I hear the Autonomous Database upgrade from 19c to 26ai is as easy as a click of a button. Let’s see what is involved and how long it takes.
As part of ongoing platform modernization efforts, upgrading to the latest long-term support release is essential. I initiated the upgrade of my Autonomous AI Database, ABC19CPRD, moving from Oracle Database 19c to 26ai.
Currently, the environment is architected for high availability and disaster recovery across two regions:
Primary Instance: Located in US Midwest (Chicago).

Local Protection: I also maintain a backup-based local peer for an extra layer of redundancy.

Remote Standby: A peer database, ABC19CPRD_IAD, is active in US East (Ashburn) using Autonomous Data Guard.


As you can see, the database is currently 19c, and Oracle shows the “Schedule upgrade to 26ai” option to initiate the upgrade.

One interesting detail in the OCI console is that the upgrade must be orchestrated from the source. If you attempt to schedule the upgrade from the standby instance in Ashburn, OCI reminds you that upgrades can only be scheduled on the Primary database.
Once I navigated back to the Chicago primary, the process was straightforward:
Warning Awareness: OCI provides a clear warning that the database will experience a few minutes of downtime and, importantly, that attached standby databases will be upgraded along with the source.

I chose the “Schedule upgrade to 26ai” option and opted for the “Earliest available schedule” to get started immediately.

Oracle provided the schedule within a few minutes, and it is supposed to start at 11:00 PM UTC. The primary database state transitioned to “Updating”.

The same was visible on the standby side as well.

Looking at the Work Requests, I can see the operation “Update Autonomous AI Database scheduled time for DB upgrade to 26ai” is currently in progress.

The upgrade on the primary instance, ABC19CPRD, was the first to move, starting at 11:00:14 PM UTC. It successfully finished its version transition just four minutes later, at 11:04:03 PM UTC.
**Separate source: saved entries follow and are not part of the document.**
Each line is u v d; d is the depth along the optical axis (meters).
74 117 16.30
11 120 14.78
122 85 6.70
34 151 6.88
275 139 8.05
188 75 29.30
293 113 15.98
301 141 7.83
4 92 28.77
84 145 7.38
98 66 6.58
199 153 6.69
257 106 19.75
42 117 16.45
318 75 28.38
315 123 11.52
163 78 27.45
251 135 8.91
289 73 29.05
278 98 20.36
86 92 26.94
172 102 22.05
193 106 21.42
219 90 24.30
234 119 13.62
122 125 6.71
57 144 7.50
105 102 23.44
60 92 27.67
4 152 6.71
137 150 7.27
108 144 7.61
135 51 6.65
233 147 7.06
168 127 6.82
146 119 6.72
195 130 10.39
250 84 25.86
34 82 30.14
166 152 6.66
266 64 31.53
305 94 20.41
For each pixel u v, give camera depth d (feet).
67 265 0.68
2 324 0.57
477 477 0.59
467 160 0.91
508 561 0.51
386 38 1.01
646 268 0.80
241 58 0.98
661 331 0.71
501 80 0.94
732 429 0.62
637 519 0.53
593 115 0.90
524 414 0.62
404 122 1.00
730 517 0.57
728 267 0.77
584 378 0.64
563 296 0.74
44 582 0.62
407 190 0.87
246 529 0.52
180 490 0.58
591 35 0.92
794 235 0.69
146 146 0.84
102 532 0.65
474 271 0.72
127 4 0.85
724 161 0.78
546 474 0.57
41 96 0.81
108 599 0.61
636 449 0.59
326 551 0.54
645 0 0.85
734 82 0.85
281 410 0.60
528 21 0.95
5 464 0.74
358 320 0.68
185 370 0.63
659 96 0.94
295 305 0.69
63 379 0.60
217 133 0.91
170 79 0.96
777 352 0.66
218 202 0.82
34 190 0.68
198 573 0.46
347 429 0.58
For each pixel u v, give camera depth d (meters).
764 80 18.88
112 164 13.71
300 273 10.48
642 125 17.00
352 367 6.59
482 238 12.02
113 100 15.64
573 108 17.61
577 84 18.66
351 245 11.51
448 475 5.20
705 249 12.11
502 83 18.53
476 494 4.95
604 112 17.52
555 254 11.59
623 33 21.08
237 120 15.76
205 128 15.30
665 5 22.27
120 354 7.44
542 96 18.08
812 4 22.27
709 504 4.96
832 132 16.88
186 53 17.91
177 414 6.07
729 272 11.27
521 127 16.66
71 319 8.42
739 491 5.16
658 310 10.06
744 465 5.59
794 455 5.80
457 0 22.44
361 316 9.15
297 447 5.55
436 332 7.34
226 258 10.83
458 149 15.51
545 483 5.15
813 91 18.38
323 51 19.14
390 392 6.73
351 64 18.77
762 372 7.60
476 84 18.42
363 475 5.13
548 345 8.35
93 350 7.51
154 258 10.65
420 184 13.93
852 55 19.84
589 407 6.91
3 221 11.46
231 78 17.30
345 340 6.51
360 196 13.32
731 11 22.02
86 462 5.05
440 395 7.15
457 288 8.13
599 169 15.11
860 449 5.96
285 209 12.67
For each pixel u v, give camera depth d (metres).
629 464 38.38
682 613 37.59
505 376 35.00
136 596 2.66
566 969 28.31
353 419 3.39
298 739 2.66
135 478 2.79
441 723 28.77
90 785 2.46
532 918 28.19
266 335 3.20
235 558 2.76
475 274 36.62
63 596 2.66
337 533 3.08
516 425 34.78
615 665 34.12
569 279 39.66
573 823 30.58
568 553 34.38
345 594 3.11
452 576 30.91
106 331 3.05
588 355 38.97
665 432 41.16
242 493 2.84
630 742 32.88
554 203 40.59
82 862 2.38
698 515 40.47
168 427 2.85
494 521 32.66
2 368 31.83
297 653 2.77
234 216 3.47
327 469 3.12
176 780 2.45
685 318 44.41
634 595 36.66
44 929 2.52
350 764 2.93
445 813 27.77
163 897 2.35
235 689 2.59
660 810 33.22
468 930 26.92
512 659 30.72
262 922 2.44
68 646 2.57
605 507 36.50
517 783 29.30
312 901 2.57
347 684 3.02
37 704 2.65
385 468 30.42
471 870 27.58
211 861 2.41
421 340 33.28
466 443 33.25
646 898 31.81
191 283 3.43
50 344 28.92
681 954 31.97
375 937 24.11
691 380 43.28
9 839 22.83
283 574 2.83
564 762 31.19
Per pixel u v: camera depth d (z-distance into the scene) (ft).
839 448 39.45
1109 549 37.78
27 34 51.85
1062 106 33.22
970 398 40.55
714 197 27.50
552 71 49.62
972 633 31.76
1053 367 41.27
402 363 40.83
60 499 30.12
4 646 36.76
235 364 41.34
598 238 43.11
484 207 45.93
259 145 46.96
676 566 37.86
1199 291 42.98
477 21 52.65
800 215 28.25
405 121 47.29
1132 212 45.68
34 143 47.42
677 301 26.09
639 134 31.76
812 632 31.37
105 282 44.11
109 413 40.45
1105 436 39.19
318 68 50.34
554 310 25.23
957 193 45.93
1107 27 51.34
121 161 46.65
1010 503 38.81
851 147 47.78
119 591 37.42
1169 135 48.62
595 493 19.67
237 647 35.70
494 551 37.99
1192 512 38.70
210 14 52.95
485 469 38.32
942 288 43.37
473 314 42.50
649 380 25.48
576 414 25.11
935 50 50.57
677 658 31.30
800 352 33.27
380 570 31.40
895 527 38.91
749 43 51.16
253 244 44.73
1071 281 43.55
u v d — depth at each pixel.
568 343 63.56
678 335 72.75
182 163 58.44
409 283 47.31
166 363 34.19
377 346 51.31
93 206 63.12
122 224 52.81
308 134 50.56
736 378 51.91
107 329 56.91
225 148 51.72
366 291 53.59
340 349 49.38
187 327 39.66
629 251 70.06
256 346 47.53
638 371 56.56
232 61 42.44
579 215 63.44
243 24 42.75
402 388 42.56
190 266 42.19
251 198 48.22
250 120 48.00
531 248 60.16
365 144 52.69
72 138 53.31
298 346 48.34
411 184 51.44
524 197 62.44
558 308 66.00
The version information in the OCI Portal was updated to show 26ai.

A query of the banner in V$VERSION confirms the new identity: Oracle AI Database 26ai Enterprise Edition Release 23.26.1.1.0.

A few minutes after the primary upgrade, standby still shows 19c. Scheduled 26ai upgrade time is the time I scheduled for the primary upgrade.

After a few minutes, the standby upgrade kicked off.

I am skeptical of the standby upgrade time – it started and finished immediately according to the work request, but the standby had “Updating” status at the top for 4+ minutes.

After about 15 minutes of total elapsed time from start to finish, the environment was fully upgraded to 26ai.

Both the Chicago and Ashburn consoles now proudly display Database Version: 26ai.
Oracle also initiated the automatic backup shortly after the primary upgrade.

This is one issue when people use the version in the database name – now my 26ai database is named 19c! Luckily, Autonomous offers an easy way to change the display name. It only changes the display name; the database name remains the same.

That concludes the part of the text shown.